E così, quando i pm lo ascoltano, decide di far tracimare il pozzo nero di cui è stato custode. “Giovanni Minoli? Mi era stato segnalato da Gianni Letta come responsabile delle attività Rai per i 150 anni d’Italia e mi veniva segnalato quotidianamente anche da Giuliano Amato, presidente del comitato dei garanti per le celebrazioni”. “Massimo Liofredi (ex direttore di Rai2)? Proteggeva la giornalista Monica Setta, per la verità insieme a tanti altri, che io non volevo rinnovare e non ho rinnovato”. “Anche per la giornalista Anna La Rosa mi ha telefonato tutto l’arco politico-istituzionale, compreso Bisignani, sponsorizzandola ai servizi parlamentari”.
E ancora: “Bisignani mi mise in contatto con Capezzone (Daniele, portavoce del Pdl)”, “Bisignani ha ottimi rapporti con Ferruccio De Bortoli (direttore del Corriere della Sera)” . “Usavo Bisignani per sondare Gianni Letta e dunque il “clima politico””. In verità, era Bisignani che usava Masi, come lui stesso riconosce quando gli viene chiesto conto della lettera di licenziamento di Michele Santoro. Scritta da lui, ma preparata dal faccendiere: “In effetti, non escludo di aver chiesto a Bisignani di sondare Letta sul licenziamento”.
“Troppi schizzi di fango, compresi quelli che ci ha tirato addosso l’ex direttore generale. Voglio che la Rai sia trasparente e ne esca pulita”, dice ora il presidente dell’azienda Paolo Garimberti. Ma il problema – con 10 mila fogli di allegati dell’inchiesta ancora da depositare – è che questa storia sembra appena cominciata. Come dimostra un altro capitolo di quest’affare: Dagospia.
DAGOSPIA E “L’AMICO ROBERTO”
Nel circuito asfittico e autoreferenziale dei palazzi della politica, dell’informazione, dei colossi a partecipazione pubblica (Eni, Ferrovie), degli apparati, la micidiale arma di cui Bisignani dispone, perché capace di ammansire le sue vittime e orientare la “grande stampa”, è Dagospia. Racconta ai pm Bisignani: “Sono molto amico di Roberto D’Agostino (il fondatore del sito, ndr), che ha sposato Anna Federici, figlia di un amico di Andreotti. Credo di avere un certo ascendente su D’Agostino con cui avevamo in comune l’amicizia con il presidente Cossiga. E sicuramente sono stato io a suggerire all’Eni di fare pubblicità su Dagospia (100 mila euro l’anno)”.

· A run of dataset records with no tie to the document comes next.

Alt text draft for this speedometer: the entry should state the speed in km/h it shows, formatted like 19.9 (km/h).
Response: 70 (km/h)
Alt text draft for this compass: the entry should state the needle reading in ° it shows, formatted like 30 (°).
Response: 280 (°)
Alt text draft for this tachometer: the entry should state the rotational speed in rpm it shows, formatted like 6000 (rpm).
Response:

“Dago” è il suo giocattolo (capita che le ambientali lo intercettino mentre istruisce il ministro Prestigiacomo a connettersi on line) e, non a caso, è scelto per veicolare il “meglio” che la sua rete raccatta. Il fango sul vicepresidente del Csm Vietti, un paio di affondi sulla Elisa Grande (la dirigente che, abbiamo visto, non si mette sull’attenti con la Santanché), il tormentone sulla relazione tra Italo Bocchino e il ministro Carfagna (“Vi dico – racconta ai pm un divertito Bisignani – che la fonte principale del gossip è la moglie di Bocchino”), perché il deputato di Fli sia costretto a chiedergli una tregua. In una telefonata (“Senti, l’amico Roberto si sta proprio a comportà da merda”. “Ma cosa da pazzi, vabbé, cerco di…”, risponde peloso il faccendiere).

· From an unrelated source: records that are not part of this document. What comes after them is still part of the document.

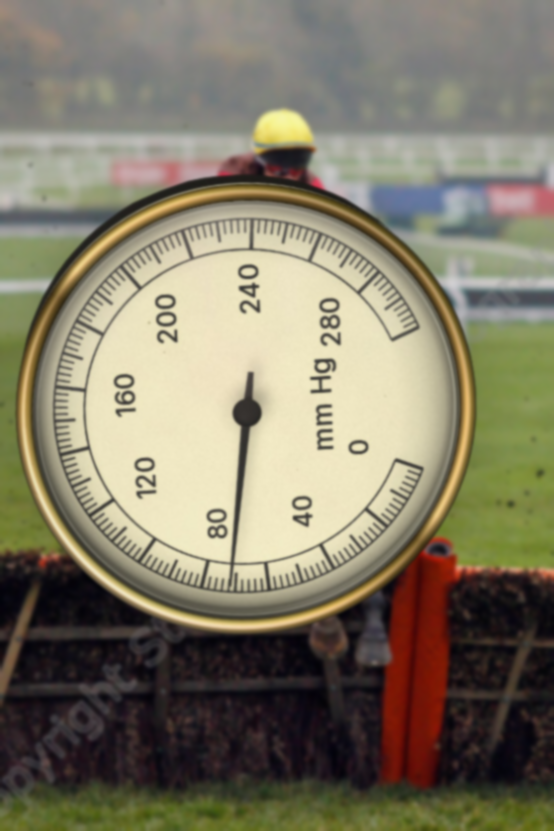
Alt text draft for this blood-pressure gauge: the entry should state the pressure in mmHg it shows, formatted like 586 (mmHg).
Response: 72 (mmHg)
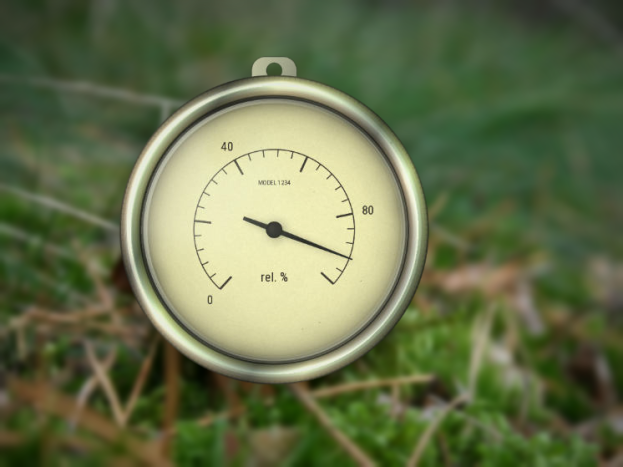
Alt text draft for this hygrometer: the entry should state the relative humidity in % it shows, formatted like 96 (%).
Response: 92 (%)
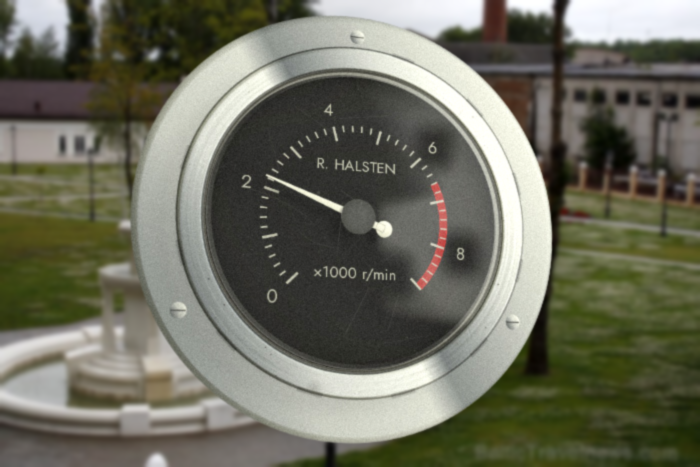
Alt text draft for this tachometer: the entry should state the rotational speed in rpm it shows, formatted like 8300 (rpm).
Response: 2200 (rpm)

“IL GIORNALE”, “LIBERO” E LA SANTANCHÉ. “IL ROMA”
Dice ancora Luigi Bisignani: “Non avevo grandi rapporti con il Giornale e con Sallusti (il direttore, ndr) per via della Santanché (Daniela, sottosegretario alla Presidenza del Consiglio, ndr) e della politica che il Giornale faceva contro Fini”. E tuttavia, concede, “Gianmarco Chiocci (cronista giudiziario del quotidiano, ndr), veniva spesso da me, soprattutto perché voleva cambiare testata”. Era “utilizzato come informatore giudiziario”, chiosano i pm.
È un fatto che il Giornale veicola nel gennaio scorso l’aggressione al pm Ilda Boccassini di cui lo stesso Bisignani discute pochi giorni prima al telefono con il deputato pdl Michaela Biancofiore. Ed è un fatto che ad aggiungere un dettaglio sui rapporti tra il faccendiere piduista e il quotidiano, è Elisa Grande, dirigente della Presidenza del Consiglio responsabile per i contributi pubblici alla stampa. Interrogata dai pm, racconta: “Tra la fine del 2009 e l’inizio del 2010, Bisignani mi presentò la Santanché. Aveva a che fare con la concessionaria “Visibilia”, che raccoglieva pubblicità per il Giornale, e si lamentava perché i miei uffici non compravano inserzioni dalla sua società, cosa per altro non vera”.
Bisignani dunque si spende perché la Santanché possa raccogliere pubblicità istituzionale da palazzo Chigi. Ma, come lui stesso ammette, aveva fatto lo stesso quando, tempo prima, la Santanché lavorava come semplice broker pubblicitario per Libero, degli editori Antonio e Gianpaolo Angelucci. “La aiutai a stringere i rapporti con gli Angelucci. Quindi, la presentai a Lucchini dell’Eni, a Comin dell’Enel, alla Giorgetti di Poste Italiane, che mi risulta abbiano dato pubblicità a “Visibilia”. Poi, quando Feltri passò a dirigere il Giornale i rapporti tra la Santanché e gli Angelucci si incrinarono e io mi schierai con gli editori di Libero”. Il Giornale, Libero e non solo. “Parlai con Italo Bocchino dei finanziamenti pubblici legati al giornale Roma, di cui lui o la sua famiglia era editrice”.